Bishop James Long on the set of Destination America's Exorcism: Live in October 2015.

Bishop James Long knows plenty about these more complicated cases. In his 15 years of exorcising, he’s performed more than 25 Solemn Rite exorcisms, along with hundreds of more minor ones. The Louisville, Kentucky-based bishop was brought up in a Roman Catholic family and felt called to study demonology when he was just nine years old. “I just had a desire to learn about demons,” he explains. “I wanted to learn why anyone would turn against God.” Now, he’s a member of the United States Old Catholic Church, which he explains as being more inclusive than traditional Roman Catholic churches, with the same sovereign sacraments and lineages. Bishop Long is best known for performing the first-ever live televised exorcism in 2015 (on Halloween, no less), which took place in Bel-Nor, Missouri at the residential home that inspired The Exorcist book and movie. It was dubbed, fittingly, Exorcism: LIVE! and aired on Destination America. (Variety dismissed the two-hour special as “harmless, pre-Halloween fluff.”)

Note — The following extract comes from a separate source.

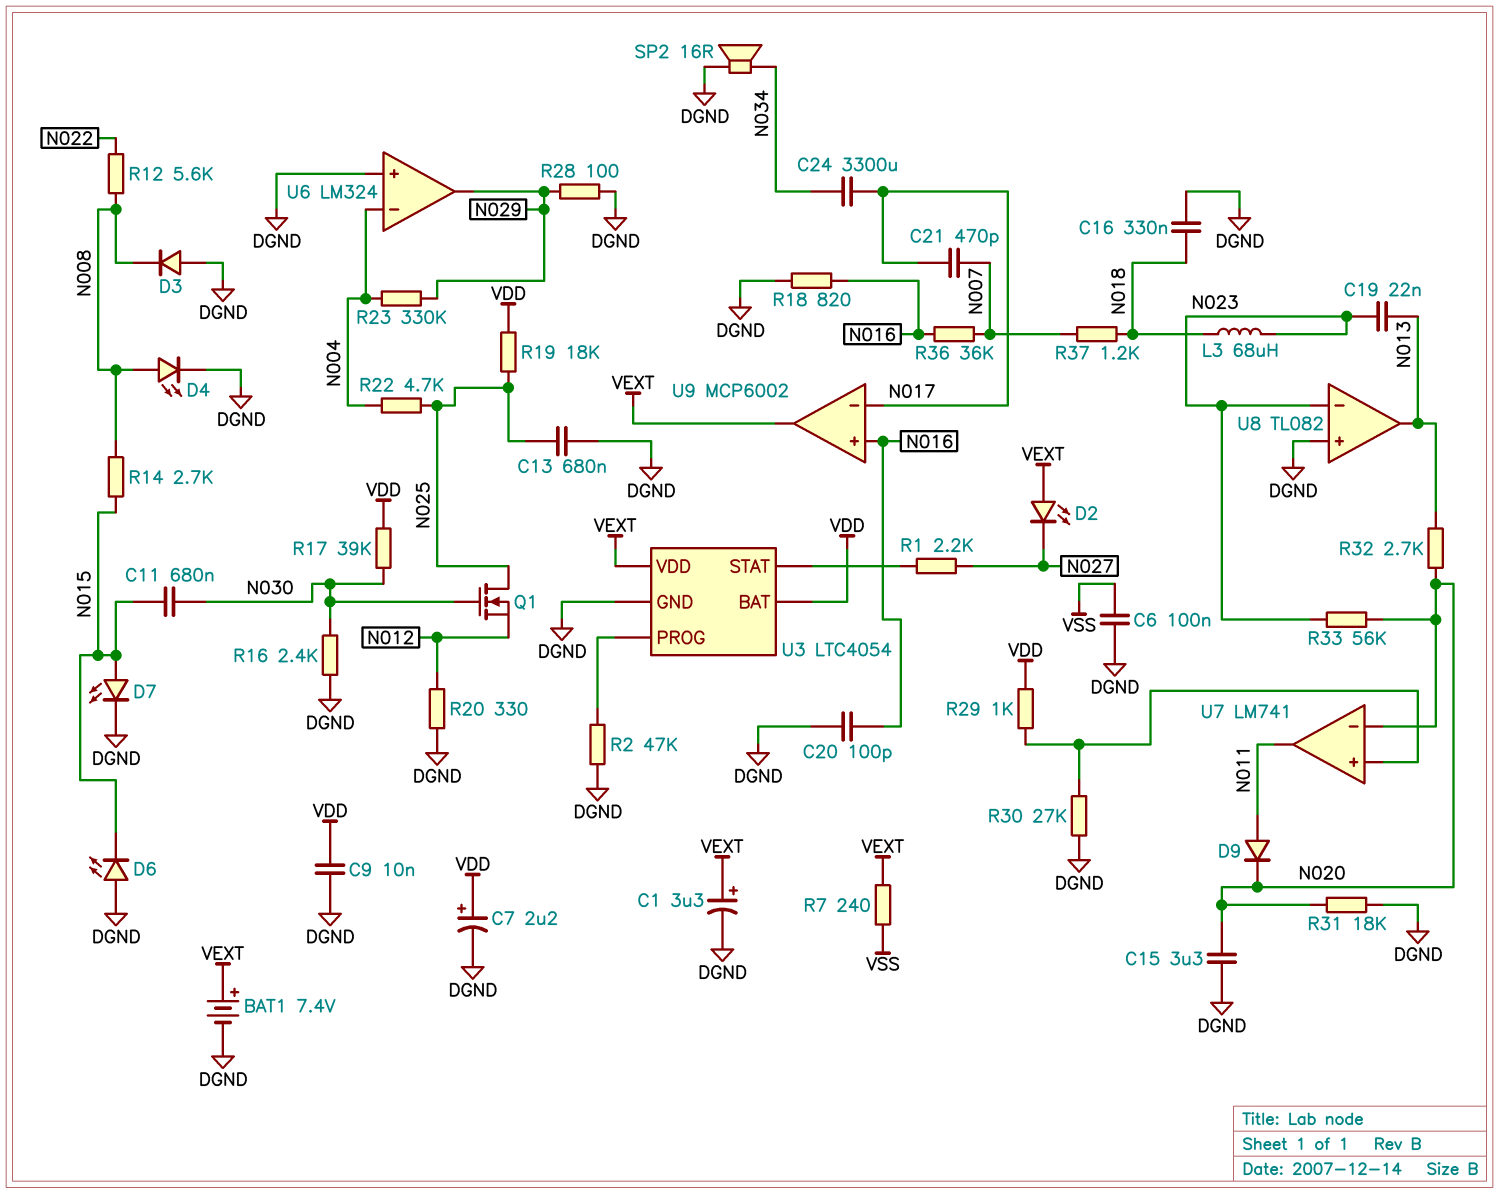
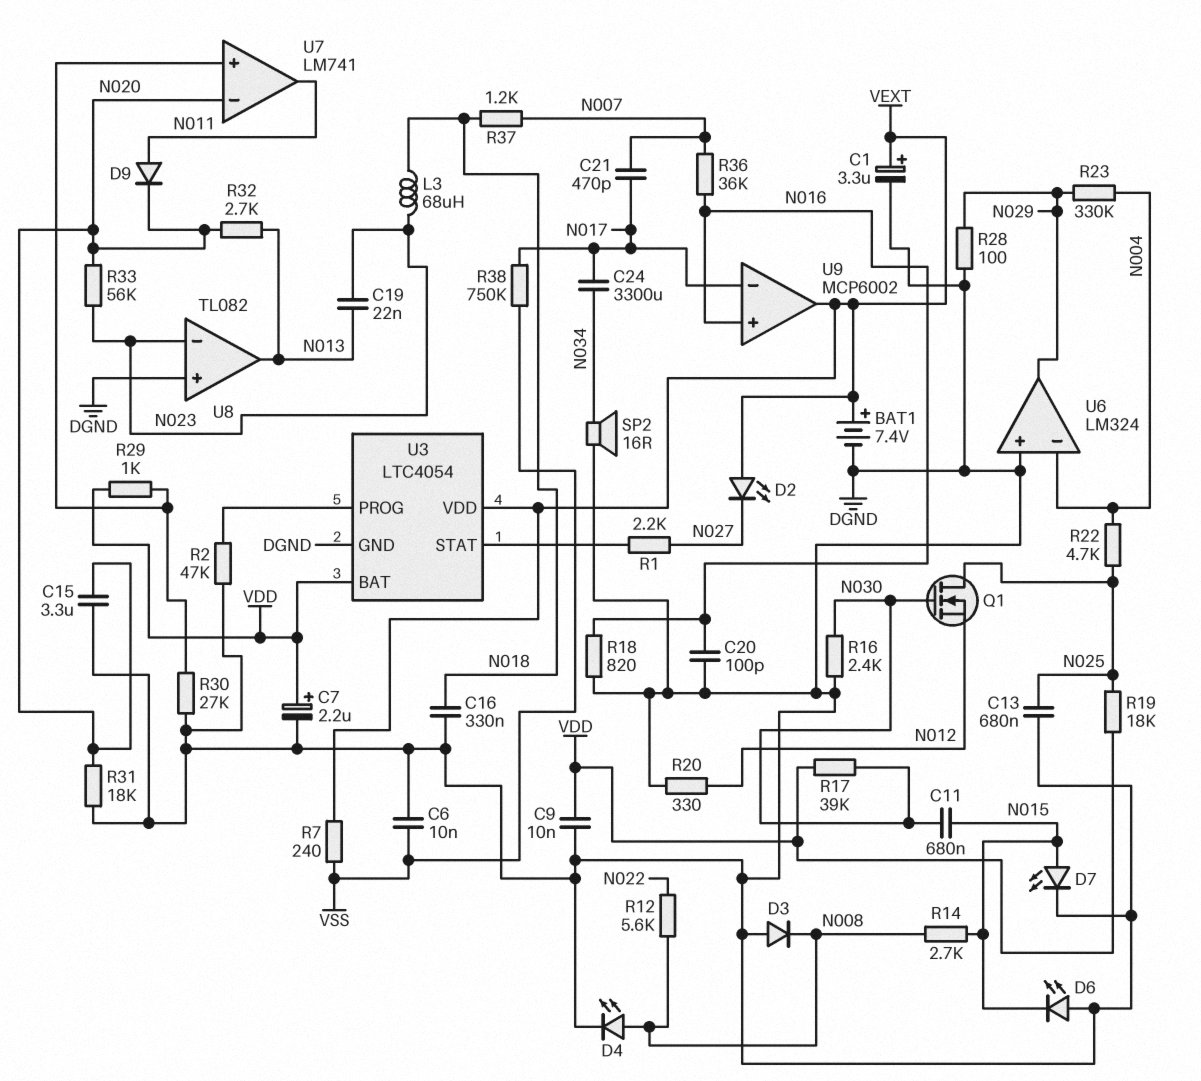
C6: 100nF (DGND, VSS) -> 10nF (DGND, VSS)
R38: none -> 750k (N017, VSS)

As with Turner and Ouellette, Long, too, found himself being pulled away from the faith of his upbringing, feeling in opposition to certain Roman Catholic beliefs, like women being banned from the priesthood. “I could not in good faith be a Roman Catholic Priest and preach against women ordinations,” he says. “That would be hypocritical – I just couldn’t do it. I believe that priests should be allowed to be married. I believe in gay marriage.” These beliefs led him to the USOCC, which was founded in the 1870s, and which he describes as a more inclusive group that doesn’t discriminate based on gender or sexual orientation.

Long is also the founder of Paranormal Clergy, purportedly the world’s largest paranormal organization. He started it to bridge the gap he saw between clergy and the paranormal community – the organization serves as a funnel that connects cases with investigative groups across the country. He’s since stepped away from his active role within the clergy, but still receives the emails. (When we spoke on a Wednesday, he’d received approximately 1,800 related emails since the previous Saturday.) He makes a point to emphasize the disparity between those thousands of requests every few days and the fact that he’s performed just over two dozen actual major exorcisms. What was performed during the televised exorcism was a minor rite on the house itself, which Long says was “a phenomenal experience. I thoroughly enjoyed it.”

With exorcisms as popular as ever, it’s not surprising that popular culture has hopped on the paranormal bandwagon with more movies and shows that feature demonic possession – under varying degrees of legitimacy, of course. Turner implores those who feel afflicted to seek out knowledgeable, authentic exorcists. He also says it’s crucial for those with the power to exorcise don’t jump the gun – rather, that they remain steadfast about working with mental health professionals to ensure that the person gets the help they need, whether it’s through science or the church. “There’s a lot of hype,” he adds. “It’s very easy, I think, for even a priest to get caught up in the hype.”

Long agrees, adding that what he finds most egregious is the insurgence of “paranormal celebrities” who charge for this service. In 2014, the Daily Beast published a first-person account of a Skype exorcism that cost nearly $300 – and many, Long says, charge more. “That really is becoming a problem – as someone who has devoted my entire life to this ministry, I’ve never charged,” he says. “I have driven to almost every state in this country, but I’ve never charged a penny. This ritual is incredibly sacred, and for someone to take advantage of someone who is going through extreme spiritual distress to make a dollar, it’s an abomination.” He pauses. “I would really hate to be them when they meet God face-to-face.”